[WHAT TO WORK ON] Turn every line of the material below into a numbered list, skipping any blank lines. Keep the pictures out of your answer.

Recorded data:

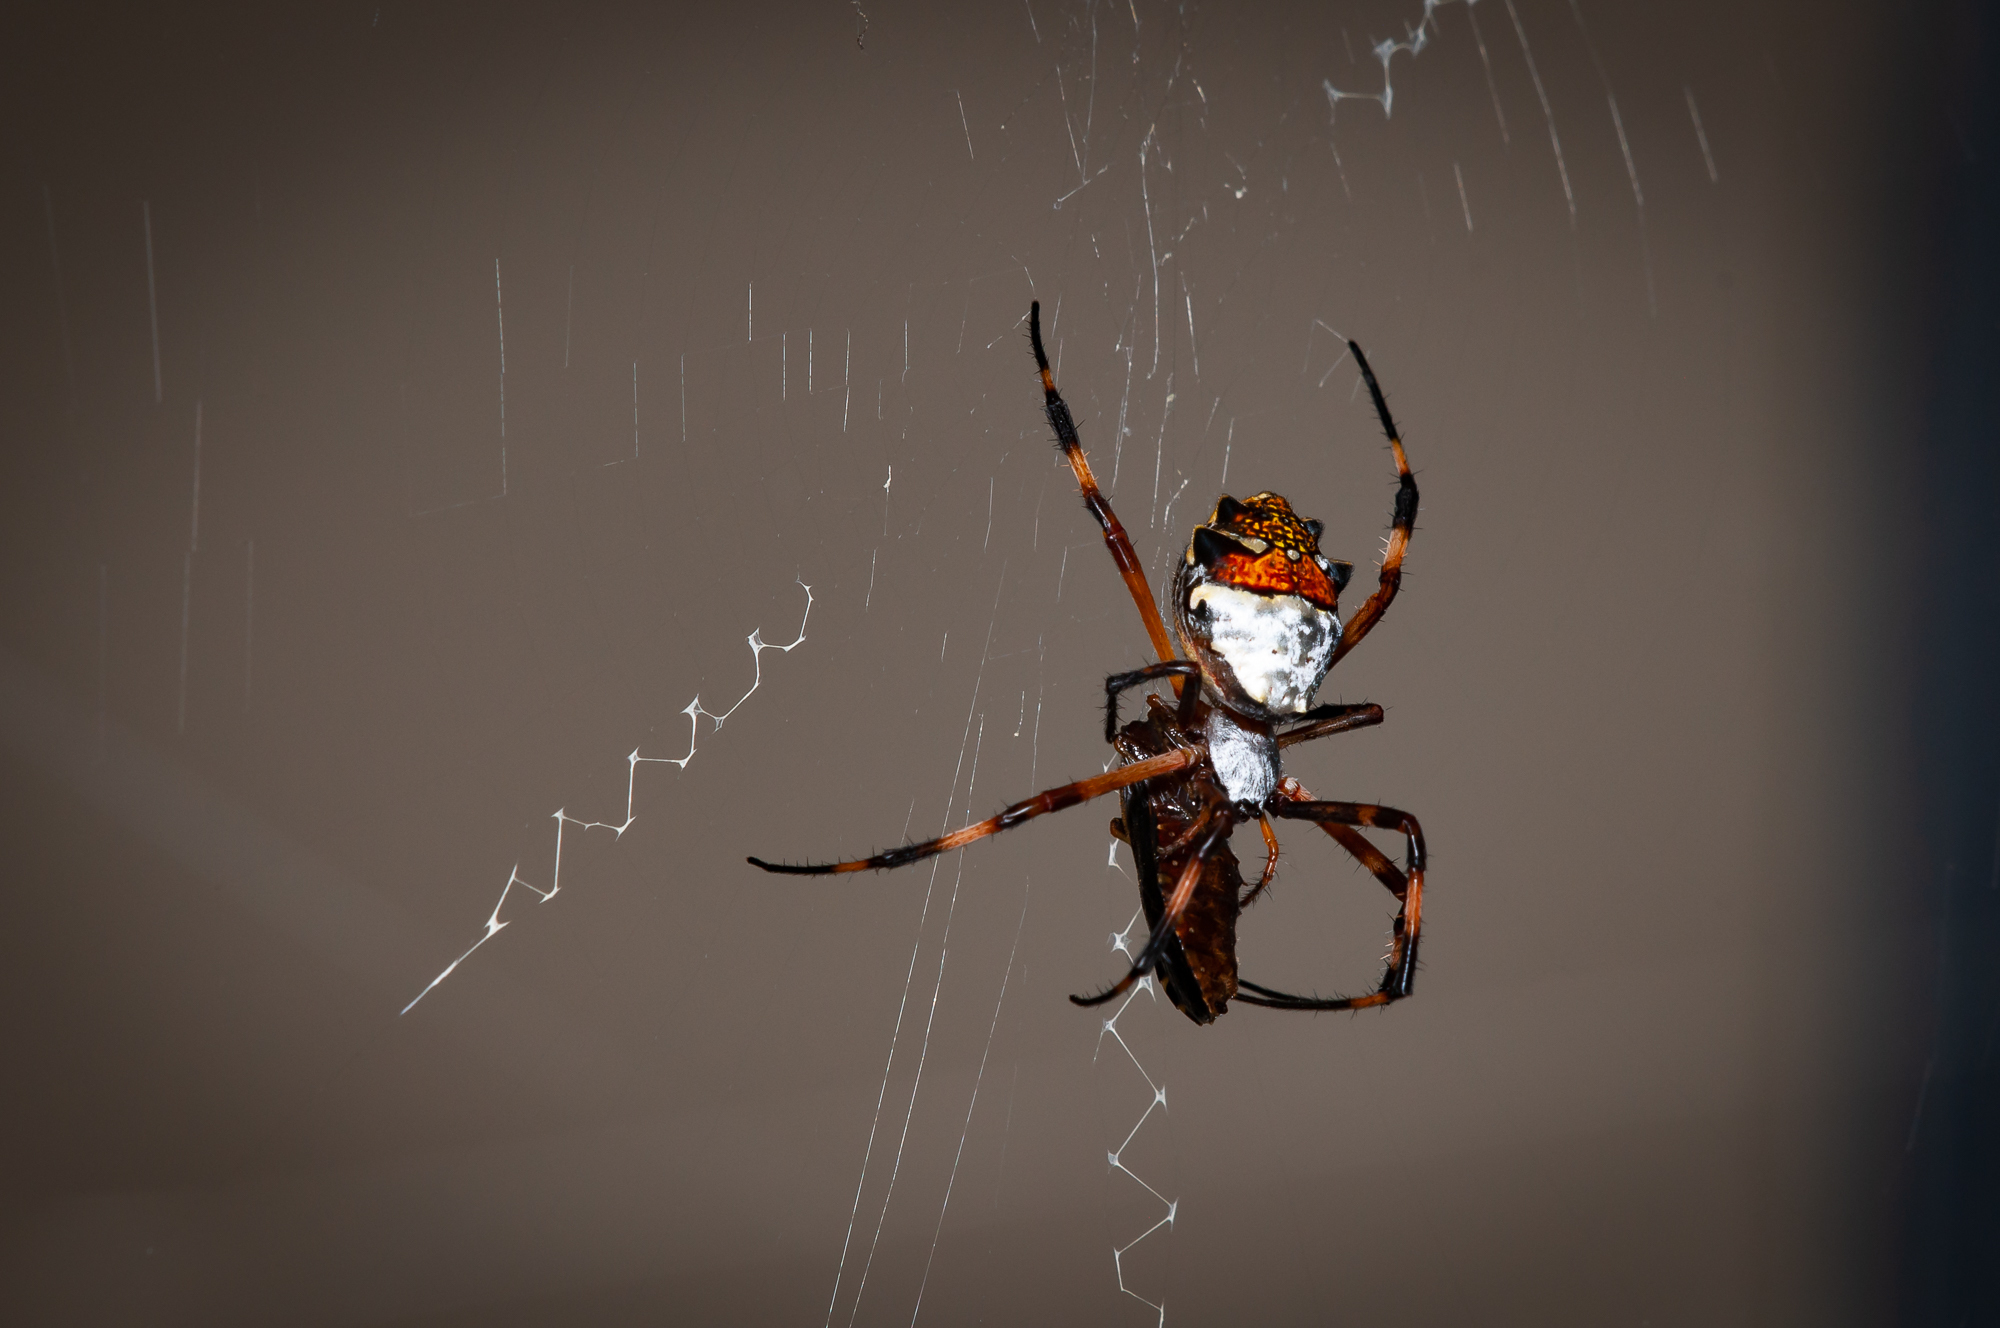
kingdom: Animalia
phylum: Arthropoda
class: Arachnida
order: Araneae
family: Araneidae
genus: Argiope
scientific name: Argiope argentata
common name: Orb weavers
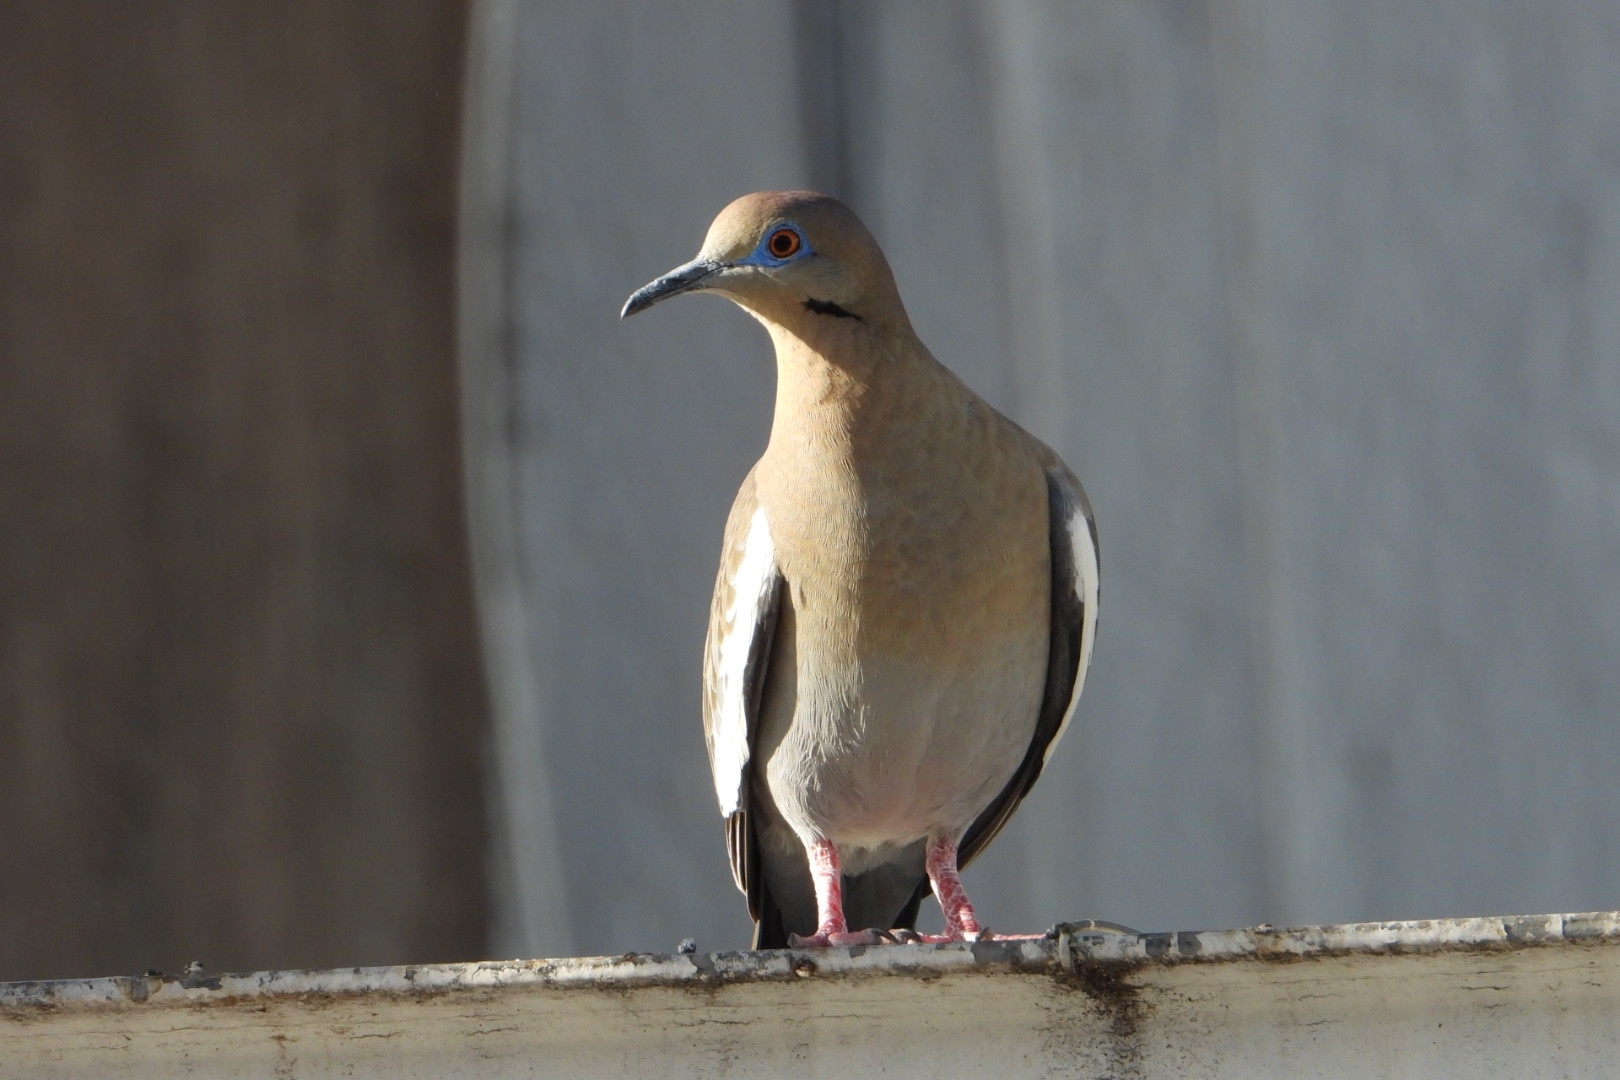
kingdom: Animalia
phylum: Chordata
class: Aves
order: Columbiformes
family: Columbidae
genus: Zenaida
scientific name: Zenaida asiatica
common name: White-winged dove
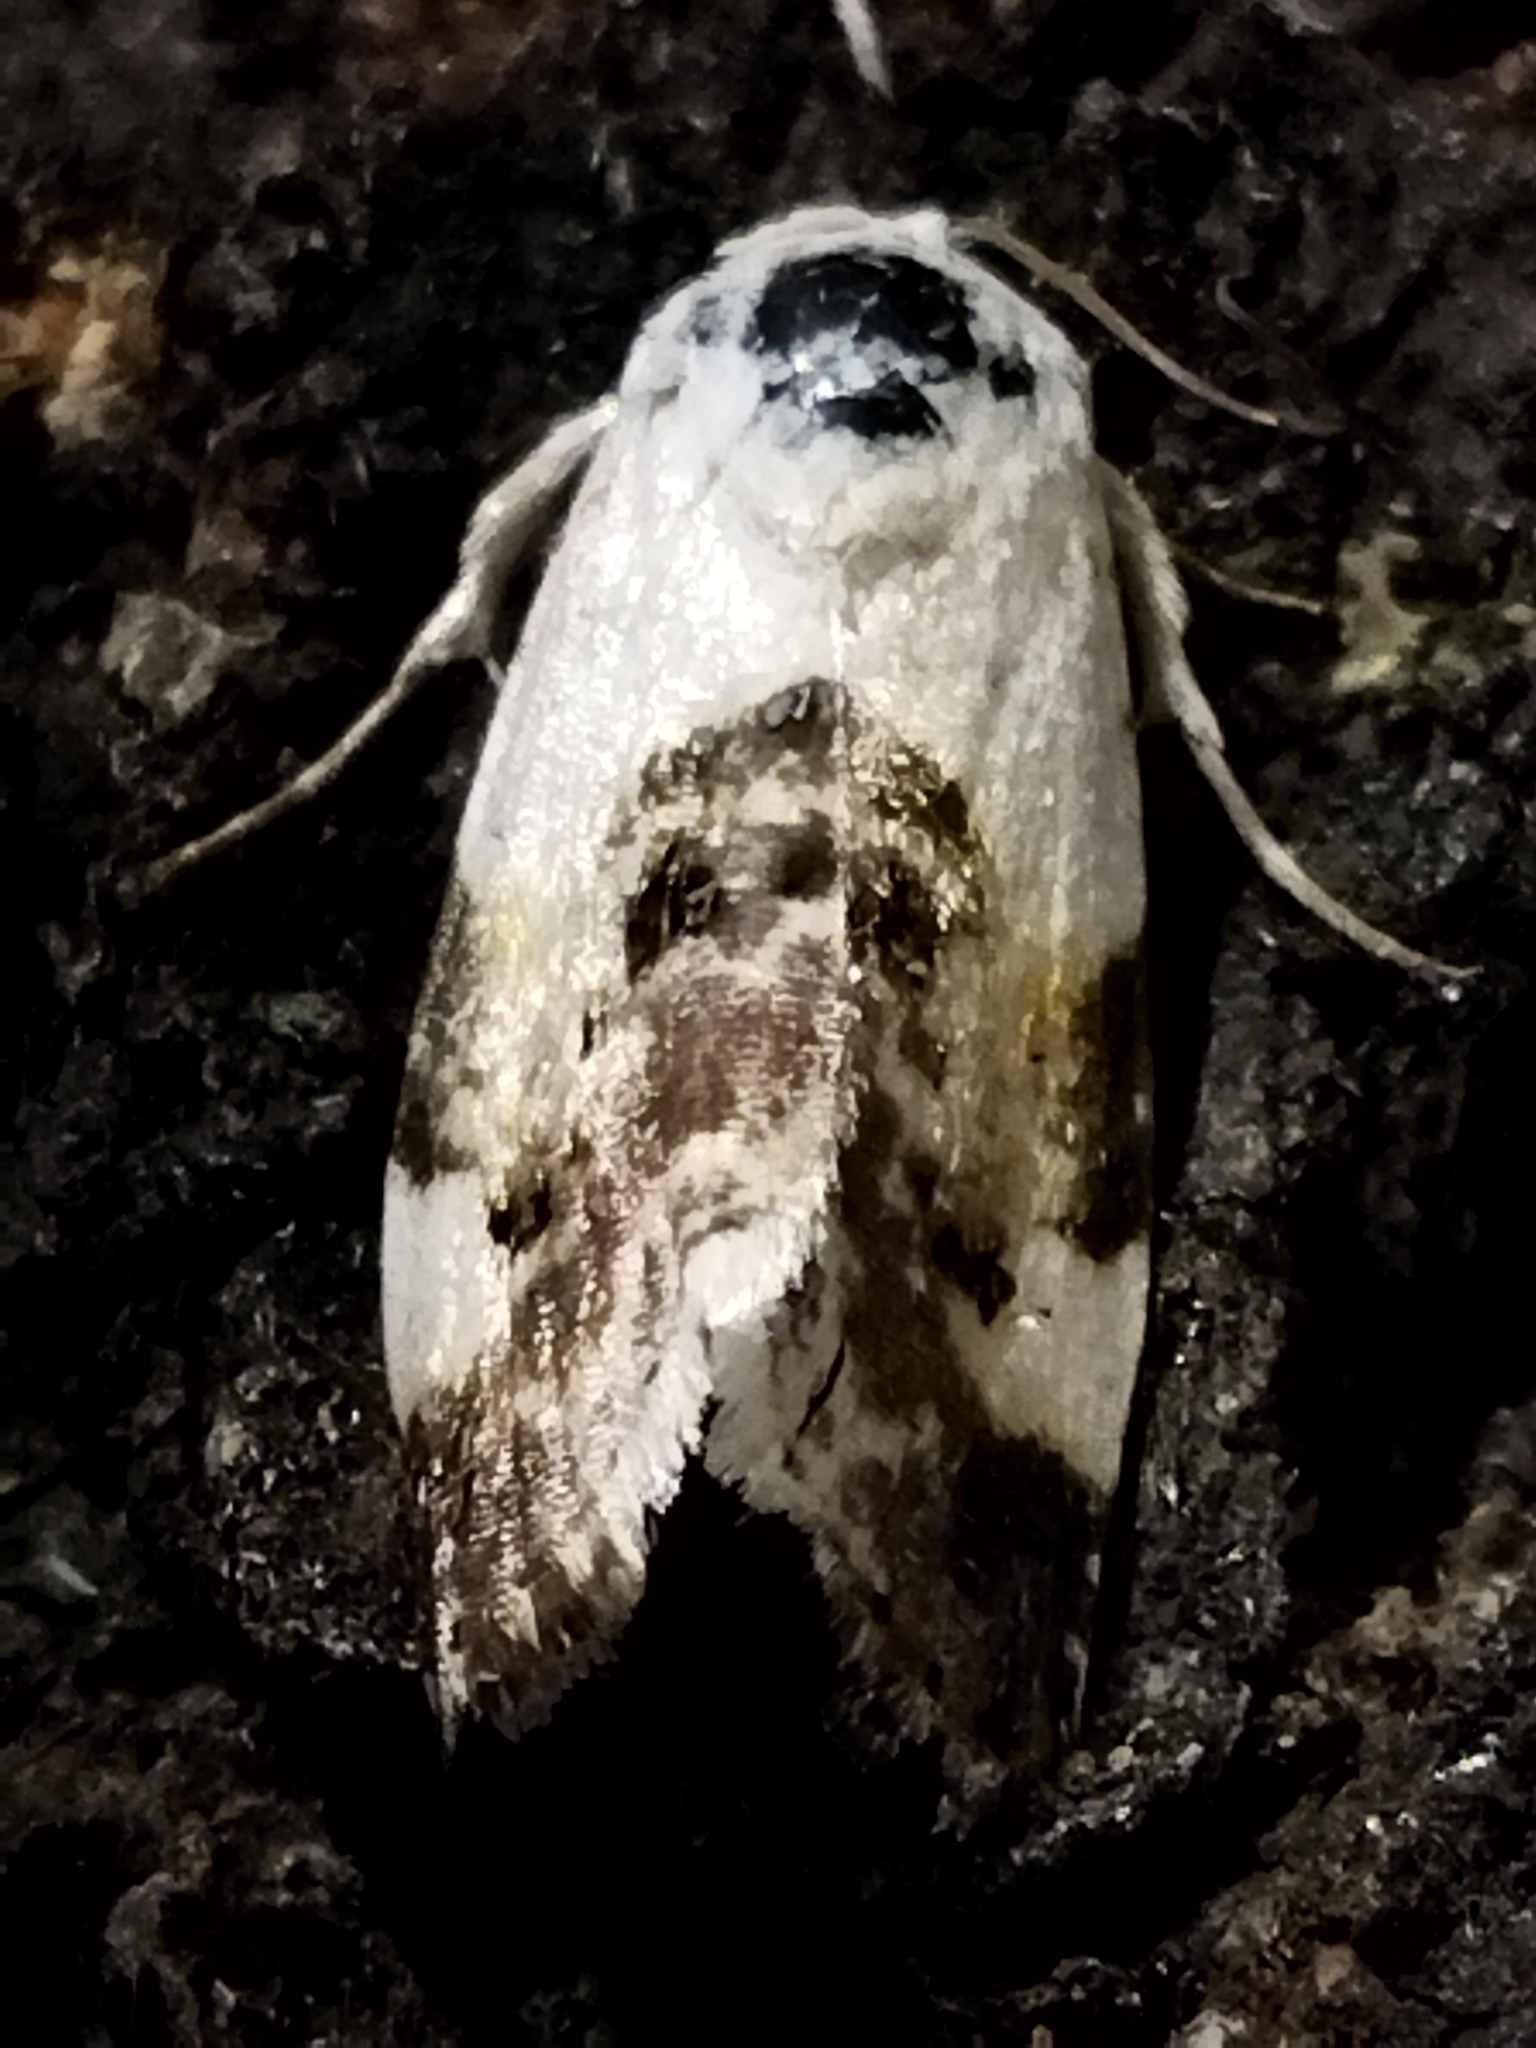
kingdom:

[SOLUTION FOR THIS PROBLEM]
1. kingdom: Animalia
2. phylum: Arthropoda
3. class: Arachnida
4. order: Araneae
5. family: Araneidae
6. genus: Argiope
7. scientific name: Argiope argentata
8. common name: Orb weavers
9. kingdom: Animalia
10. phylum: Chordata
11. class: Aves
12. order: Columbiformes
13. family: Columbidae
14. genus: Zenaida
15. scientific name: Zenaida asiatica
16. common name: White-winged dove
17. kingdom:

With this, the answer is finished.